Seek allies. I remember Xin’s words. But how am I supposed to find allies when this world operates on a kill first, ask questions later policy?
During my brief stint on a soccer team, my coach tried to help me overcome fear. Every time someone kicked the ball in my direction, friend or foe, I clenched my eyes shut, raised my arms to my head and turned away. I was never hit with the ball, but I was terrified of it. The coach, who was a real Grizzly Adams type, got down on one knee, took me by the shoulders and said, “Solomon, sometimes you just need to take a few licks. Then you’ll realize the pain isn’t so bad.”
I’d played dodge ball, the sport in which I was essentially a human target. I had felt the pain and it was the very reason I flinched away from soccer balls, which I might add, are much harder than dodge balls. That was my last day on the team. I quit, told my parents why and then we all went to Friendly’s for sundaes.
I wish I could quit now. I wish someone would say, “I understand, Schwartz. Some people are better suited for slaying dinosaurs and fighting man-gods. How about a banana split?”
But all I hear is the running water trickling past my bare feet. I look down at my feet, glowing white beneath the surface of the water. I stand that way for a moment, breathing, collecting myself, trying my best to bury the fear.
But the fear has an ally. My foot turns pink. For a moment, it confuses me, but then the metallic scent of blood hits my nose. The river is full of it. Something has been killed upstream.
A cresty, I think. The cresties have very few enemies in this part of the underworld. In fact, there is only one predator that could kill the dinosaur here.
Hunters.
My heart thumps against my ribcage and pushes a roar of blood past my ears. The only side benefit to this adrenaline rush is that I no longer feel tired. But that does nothing to quell my fear. Ull would have charged ahead, defeated the hunter—perhaps hunters—and continued on his merry way. All I can think of is escape.
I run through the miles of cave systems that I’ve memorized. There is a small crevice twenty feet back. It leads to a good-sized side tunnel, which eventually merges with another river, following in the opposite direction for two miles before emptying into the giant lake at the border of New Jericho—the abandoned Nephilim city where I first encountered my former master, the Nephilim, Ull. I don’t relish the idea of returning to that place, but I remember that Gloop and his pod have swum those waters in the past.
The thought of the seal pod brings a small measure of peace to my mind. I do have friends in the underworld. They’re just not human…or very much good in a fight. I decide on my course of action and stand upright, intending to head back to the crevice.
A mistake.
Not the crevice, the standing upright. I was so blinded by my fear that I ignored my senses. Had I stopped to listen, or really smell, I would have realized the kill, and the hunter, were only thirty feet away. It’s not until I hear a gasp that I realize I’ve been detected.

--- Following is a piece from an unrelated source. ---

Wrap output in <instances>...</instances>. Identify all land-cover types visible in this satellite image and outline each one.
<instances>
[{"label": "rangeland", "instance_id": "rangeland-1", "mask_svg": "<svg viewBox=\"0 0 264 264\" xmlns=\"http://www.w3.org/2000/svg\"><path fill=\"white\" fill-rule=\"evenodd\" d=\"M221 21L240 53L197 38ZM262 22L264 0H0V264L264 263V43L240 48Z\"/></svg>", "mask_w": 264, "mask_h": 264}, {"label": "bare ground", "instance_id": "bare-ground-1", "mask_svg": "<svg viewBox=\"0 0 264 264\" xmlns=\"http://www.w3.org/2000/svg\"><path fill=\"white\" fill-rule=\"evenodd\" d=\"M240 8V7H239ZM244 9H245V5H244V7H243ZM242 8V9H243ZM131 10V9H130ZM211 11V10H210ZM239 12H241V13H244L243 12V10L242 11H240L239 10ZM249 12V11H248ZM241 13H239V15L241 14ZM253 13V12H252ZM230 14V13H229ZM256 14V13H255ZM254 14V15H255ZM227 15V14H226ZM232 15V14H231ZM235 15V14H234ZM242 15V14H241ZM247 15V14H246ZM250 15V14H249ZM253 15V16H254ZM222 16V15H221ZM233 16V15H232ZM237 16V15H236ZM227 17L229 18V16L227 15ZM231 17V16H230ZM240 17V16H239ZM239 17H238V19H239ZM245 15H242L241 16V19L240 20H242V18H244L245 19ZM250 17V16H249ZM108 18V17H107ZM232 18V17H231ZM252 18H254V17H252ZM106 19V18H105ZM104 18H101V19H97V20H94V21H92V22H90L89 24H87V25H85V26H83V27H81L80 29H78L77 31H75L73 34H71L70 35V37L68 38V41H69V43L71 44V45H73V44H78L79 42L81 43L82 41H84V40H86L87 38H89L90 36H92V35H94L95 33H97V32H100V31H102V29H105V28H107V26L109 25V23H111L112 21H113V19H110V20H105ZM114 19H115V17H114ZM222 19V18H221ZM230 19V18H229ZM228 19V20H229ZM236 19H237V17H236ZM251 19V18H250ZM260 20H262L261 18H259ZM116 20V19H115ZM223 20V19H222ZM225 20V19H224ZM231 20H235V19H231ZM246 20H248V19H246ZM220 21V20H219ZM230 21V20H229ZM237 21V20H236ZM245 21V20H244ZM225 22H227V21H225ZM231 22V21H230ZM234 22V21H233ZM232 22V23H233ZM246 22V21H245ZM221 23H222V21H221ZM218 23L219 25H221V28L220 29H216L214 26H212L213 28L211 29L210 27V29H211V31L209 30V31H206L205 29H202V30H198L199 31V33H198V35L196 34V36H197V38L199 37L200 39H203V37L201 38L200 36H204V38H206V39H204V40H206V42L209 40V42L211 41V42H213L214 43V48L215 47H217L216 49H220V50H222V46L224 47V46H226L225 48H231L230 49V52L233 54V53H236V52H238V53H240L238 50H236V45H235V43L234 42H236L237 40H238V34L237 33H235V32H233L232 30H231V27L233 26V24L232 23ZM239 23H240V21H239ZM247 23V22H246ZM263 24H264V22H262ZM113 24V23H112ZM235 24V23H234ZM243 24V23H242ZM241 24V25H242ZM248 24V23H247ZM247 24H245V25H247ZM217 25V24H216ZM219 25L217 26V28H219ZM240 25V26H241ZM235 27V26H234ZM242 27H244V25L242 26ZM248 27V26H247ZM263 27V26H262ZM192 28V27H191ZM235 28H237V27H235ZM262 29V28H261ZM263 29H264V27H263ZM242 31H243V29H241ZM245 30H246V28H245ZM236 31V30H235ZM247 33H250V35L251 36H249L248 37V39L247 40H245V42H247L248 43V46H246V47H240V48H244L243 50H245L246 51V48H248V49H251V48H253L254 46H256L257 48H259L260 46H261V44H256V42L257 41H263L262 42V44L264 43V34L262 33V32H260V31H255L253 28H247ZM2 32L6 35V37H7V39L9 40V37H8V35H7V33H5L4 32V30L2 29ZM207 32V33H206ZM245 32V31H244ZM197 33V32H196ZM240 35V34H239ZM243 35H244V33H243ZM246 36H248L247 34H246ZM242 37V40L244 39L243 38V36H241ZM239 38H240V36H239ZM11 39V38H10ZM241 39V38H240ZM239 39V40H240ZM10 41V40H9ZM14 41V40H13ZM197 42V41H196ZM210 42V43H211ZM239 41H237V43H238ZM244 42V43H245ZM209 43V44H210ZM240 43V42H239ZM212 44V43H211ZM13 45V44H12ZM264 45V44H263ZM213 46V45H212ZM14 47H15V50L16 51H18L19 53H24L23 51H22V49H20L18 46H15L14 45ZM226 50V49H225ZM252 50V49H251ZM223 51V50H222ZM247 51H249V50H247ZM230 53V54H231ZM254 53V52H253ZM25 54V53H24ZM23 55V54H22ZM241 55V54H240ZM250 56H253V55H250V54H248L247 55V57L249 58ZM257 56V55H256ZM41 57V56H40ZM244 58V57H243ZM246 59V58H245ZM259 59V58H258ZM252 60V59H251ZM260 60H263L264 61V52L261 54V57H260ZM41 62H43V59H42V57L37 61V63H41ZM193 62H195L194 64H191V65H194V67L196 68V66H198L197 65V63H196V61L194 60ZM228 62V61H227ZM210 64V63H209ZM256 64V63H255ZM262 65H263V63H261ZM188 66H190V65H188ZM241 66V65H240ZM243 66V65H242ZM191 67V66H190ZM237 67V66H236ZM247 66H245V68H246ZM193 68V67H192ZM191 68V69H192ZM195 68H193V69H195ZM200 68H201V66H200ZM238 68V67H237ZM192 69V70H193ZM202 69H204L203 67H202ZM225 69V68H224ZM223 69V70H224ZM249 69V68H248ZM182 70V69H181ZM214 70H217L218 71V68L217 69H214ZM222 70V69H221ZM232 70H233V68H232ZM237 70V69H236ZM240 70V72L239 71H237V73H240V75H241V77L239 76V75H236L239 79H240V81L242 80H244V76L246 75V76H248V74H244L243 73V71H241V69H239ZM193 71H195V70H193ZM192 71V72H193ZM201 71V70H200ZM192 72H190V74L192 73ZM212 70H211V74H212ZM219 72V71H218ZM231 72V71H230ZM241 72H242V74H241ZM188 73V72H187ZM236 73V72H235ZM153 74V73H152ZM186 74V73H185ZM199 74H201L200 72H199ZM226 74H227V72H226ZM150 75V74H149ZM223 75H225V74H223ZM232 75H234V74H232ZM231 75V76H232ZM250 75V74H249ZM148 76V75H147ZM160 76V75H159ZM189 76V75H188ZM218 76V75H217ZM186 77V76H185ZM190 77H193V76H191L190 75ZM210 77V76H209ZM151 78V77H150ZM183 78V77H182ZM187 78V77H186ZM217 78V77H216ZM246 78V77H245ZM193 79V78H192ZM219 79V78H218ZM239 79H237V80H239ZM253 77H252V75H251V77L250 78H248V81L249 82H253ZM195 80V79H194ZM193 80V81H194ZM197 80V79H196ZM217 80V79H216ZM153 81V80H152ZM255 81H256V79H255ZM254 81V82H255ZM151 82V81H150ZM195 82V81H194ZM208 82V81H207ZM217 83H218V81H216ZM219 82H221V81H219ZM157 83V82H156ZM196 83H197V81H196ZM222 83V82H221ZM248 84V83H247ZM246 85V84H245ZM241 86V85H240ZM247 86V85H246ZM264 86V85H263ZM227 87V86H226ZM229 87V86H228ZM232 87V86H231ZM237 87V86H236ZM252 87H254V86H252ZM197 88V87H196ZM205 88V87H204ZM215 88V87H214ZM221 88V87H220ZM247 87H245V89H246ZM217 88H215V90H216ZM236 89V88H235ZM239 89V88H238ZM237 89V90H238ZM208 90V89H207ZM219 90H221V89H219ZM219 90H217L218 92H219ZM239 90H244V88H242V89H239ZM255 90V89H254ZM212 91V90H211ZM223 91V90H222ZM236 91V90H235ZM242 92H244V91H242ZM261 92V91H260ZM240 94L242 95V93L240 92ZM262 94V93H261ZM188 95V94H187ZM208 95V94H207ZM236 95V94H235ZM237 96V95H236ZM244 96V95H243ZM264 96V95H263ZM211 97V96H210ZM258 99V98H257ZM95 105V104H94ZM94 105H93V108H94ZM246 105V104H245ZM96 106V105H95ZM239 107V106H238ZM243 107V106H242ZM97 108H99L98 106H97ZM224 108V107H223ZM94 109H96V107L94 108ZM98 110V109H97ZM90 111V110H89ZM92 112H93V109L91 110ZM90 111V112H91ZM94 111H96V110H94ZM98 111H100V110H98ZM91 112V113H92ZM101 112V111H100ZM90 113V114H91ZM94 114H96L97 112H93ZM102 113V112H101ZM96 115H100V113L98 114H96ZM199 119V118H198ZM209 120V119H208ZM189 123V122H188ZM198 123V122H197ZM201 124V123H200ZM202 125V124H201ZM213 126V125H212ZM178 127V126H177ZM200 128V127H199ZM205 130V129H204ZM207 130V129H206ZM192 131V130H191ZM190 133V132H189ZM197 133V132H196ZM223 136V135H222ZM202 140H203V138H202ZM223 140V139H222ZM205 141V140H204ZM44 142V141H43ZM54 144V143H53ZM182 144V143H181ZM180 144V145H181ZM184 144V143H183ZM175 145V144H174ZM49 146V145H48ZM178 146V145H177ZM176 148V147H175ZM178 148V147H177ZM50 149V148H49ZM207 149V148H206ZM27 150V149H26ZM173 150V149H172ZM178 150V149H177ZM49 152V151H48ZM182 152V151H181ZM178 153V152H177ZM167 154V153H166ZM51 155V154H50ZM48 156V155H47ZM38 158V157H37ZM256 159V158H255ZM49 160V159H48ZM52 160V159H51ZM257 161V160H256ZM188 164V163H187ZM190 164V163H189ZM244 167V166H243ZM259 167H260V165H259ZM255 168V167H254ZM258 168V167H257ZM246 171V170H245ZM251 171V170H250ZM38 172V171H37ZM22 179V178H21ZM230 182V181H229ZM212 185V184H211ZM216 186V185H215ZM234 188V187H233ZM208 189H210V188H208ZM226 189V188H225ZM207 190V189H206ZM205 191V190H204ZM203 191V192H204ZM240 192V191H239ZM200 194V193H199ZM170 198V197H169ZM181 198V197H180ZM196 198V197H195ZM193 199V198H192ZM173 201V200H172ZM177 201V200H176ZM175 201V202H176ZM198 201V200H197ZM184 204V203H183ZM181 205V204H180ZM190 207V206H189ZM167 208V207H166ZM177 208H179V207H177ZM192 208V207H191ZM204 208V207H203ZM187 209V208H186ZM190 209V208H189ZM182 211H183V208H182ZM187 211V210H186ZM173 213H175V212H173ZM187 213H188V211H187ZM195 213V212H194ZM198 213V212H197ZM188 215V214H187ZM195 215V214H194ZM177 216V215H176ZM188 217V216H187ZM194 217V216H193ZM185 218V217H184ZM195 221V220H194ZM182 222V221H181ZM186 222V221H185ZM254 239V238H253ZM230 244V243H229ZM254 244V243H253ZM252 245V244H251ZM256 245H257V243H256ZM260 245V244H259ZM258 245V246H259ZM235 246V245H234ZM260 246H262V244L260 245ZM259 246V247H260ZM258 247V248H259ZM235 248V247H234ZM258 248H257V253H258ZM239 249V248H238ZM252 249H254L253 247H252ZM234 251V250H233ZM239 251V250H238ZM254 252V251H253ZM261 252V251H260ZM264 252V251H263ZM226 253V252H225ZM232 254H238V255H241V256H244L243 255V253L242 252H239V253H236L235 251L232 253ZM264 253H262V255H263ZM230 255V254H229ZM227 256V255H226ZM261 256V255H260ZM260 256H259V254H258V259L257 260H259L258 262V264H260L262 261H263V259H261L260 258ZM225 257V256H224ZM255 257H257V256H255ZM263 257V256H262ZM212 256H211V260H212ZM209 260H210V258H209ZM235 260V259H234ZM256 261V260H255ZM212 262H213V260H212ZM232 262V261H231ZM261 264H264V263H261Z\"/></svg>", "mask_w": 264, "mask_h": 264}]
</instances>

My head snaps back and meets the eyes of the hunter. He’s young, perhaps around my age. His body is slender and strong, perfectly built for moving through the tunnel system. His hair is blood red, but cut short. He carries two daggers, both dripping with the blood of the ten foot, adolescent cresty at his feet.
His smell reaches me and I recognize it. “Riodan?”
“Who are you?” he asks. I remember that this is the one prone to rash decisions. He won’t back down from a fight, even with the grand stories he’s heard about me.
“Where is Preeg? Pyke?”
“They left me behind.” He spits. “Traitors. Now who are you?”
Several options flash through my mind. I can turn and run. I’ve got a thirty foot lead and I know every single footfall I need to take between here and New Jericho. Riodan is most likely lost. I can tell him who I am and try to scare him into retreating, but he’s unlikely to back down and even if he did, all of Xin’s misinformation would be for nothing. The hunters would know I was not only moving away from the gates of Tartarus, but also headed toward the surface.
Seek allies.
He’s young. Impressionable. And dislikes his comrades. Maybe…
“I am Sol—Ull. The hunter.”
He stands motionless, staring at me, probably weighing his options the same way I am.
“You don’t sound so tough.”
He’s right. I sound like myself. When Ull speaks it’s at least an octave lower.
“Is it true?” he asks. “Has the blood of Nephil driven you mad?”
I can see him flexing his fists. He’s definitely sizing me up.
“I’m not crazy,” I say. “I want you to…join me.”
“Join you?” The request has him off balance. He wasn’t expecting an invitation. “To what end?”
Convincing someone that everything they have learned, that all of the fear they have been instilled with since birth, is a lie, can’t be easy. I decide to keep him off balance with the bold truth. “My master, Ull, is dead.”